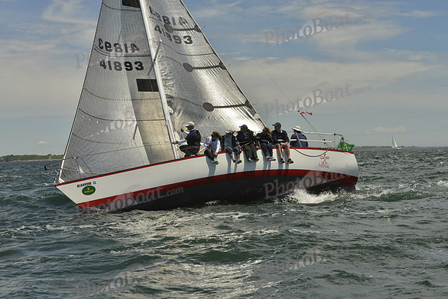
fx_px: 871
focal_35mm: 70
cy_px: 150
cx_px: 224
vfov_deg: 19.5
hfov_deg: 28.8
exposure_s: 1/1600
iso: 280
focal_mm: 70
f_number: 10
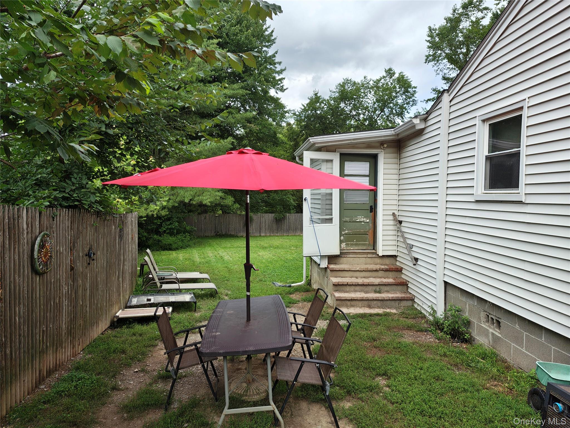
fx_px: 395
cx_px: 285
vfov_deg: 56.8
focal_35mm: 24
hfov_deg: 71.6
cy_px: 214
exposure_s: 1/200
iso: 142
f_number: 1.8
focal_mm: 5.41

--------

Exercise goal
Could you transcribe every entry exactly, leaving out the pictures?

Answer box
fx_px: 871
focal_35mm: 70
cy_px: 150
cx_px: 224
vfov_deg: 19.5
hfov_deg: 28.8
exposure_s: 1/1600
iso: 280
focal_mm: 70
f_number: 10
fx_px: 395
cx_px: 285
vfov_deg: 56.8
focal_35mm: 24
hfov_deg: 71.6
cy_px: 214
exposure_s: 1/200
iso: 142
f_number: 1.8
focal_mm: 5.41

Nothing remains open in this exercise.